Reconocí aquella voz, unos sonidos que, modulados de esa forma, resultaban convincentes, como la entonación que adoptaría un obispo para adoctrinar a sus feligreses.
—Si confías en mí, todo saldrá bien. Te lo prometo.
Cornelius Jasmin me estaba ofreciendo un trato.
***
Se acercó a mi oído y susurró que no tenía nada de qué preocuparme. Si me avenía a aceptar su propuesta, aquella pesadilla acabaría pronto, habrían terminado mis problemas.
Sus palabras eran tan contundentes que yo movía la cara afirmando sin parar. Mis labios temblequeaban, continuaba aturdida y sentía una temible opresión en el pecho.
Intenté tragar saliva, pero mi garganta se había petrificado como un papel secante.

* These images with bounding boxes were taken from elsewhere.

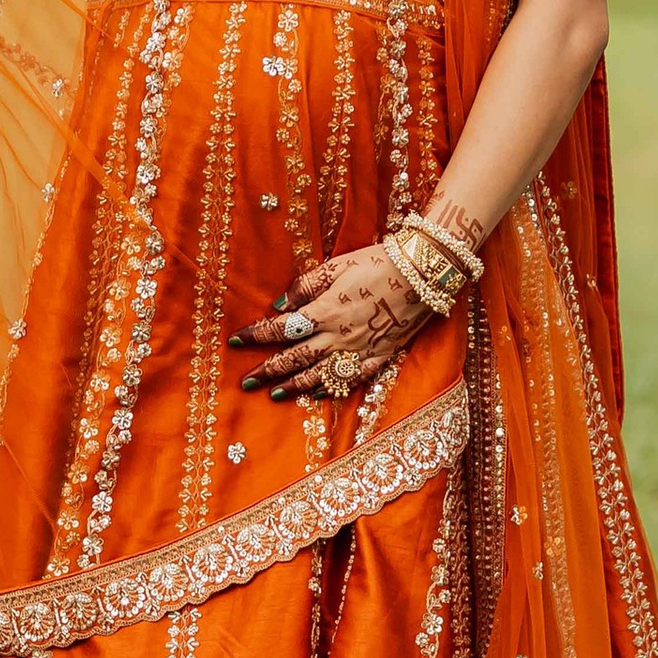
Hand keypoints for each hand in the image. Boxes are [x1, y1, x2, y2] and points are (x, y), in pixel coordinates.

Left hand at [233, 243, 428, 399]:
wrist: (422, 274)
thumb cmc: (376, 263)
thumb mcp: (335, 266)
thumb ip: (304, 287)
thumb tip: (278, 307)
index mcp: (323, 311)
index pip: (280, 329)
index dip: (256, 336)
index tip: (235, 341)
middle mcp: (337, 336)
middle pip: (294, 358)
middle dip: (267, 370)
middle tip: (245, 382)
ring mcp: (358, 350)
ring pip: (318, 375)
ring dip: (293, 386)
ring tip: (273, 394)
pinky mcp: (379, 356)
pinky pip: (350, 379)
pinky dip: (330, 389)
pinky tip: (316, 394)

Tras unos segundos conseguí articular algo coherente, me armé de valor y le dije que sí, por supuesto que sí, cualquier cosa a cambio de la vida de mi hermano.
Entonces le vi la cara. El hombre sonreía dejando al aire unos dientes perfectos y una nariz perfilada por algún maestro del Renacimiento.
—Pues ya está, María, asunto cerrado —sentenció—. Solo tienes que venir conmigo y hacer todo lo que yo te diga. Este tormento ha acabado.
Su aliento era fresco, macerado en esperanza y futuro.
Cuando le seguí, me reconfortó ver que las nubes se estaban marchando. En su lugar, el cielo se llenaba de estrellas, un firmamento iluminado por millones de puntos.
Al entrar en el coche de Cornelius Jasmin aún retumbaban en mi cabeza sus promesas.
Sumida en aquel marasmo, me pregunté si ese hombre sería por fin mi lucero.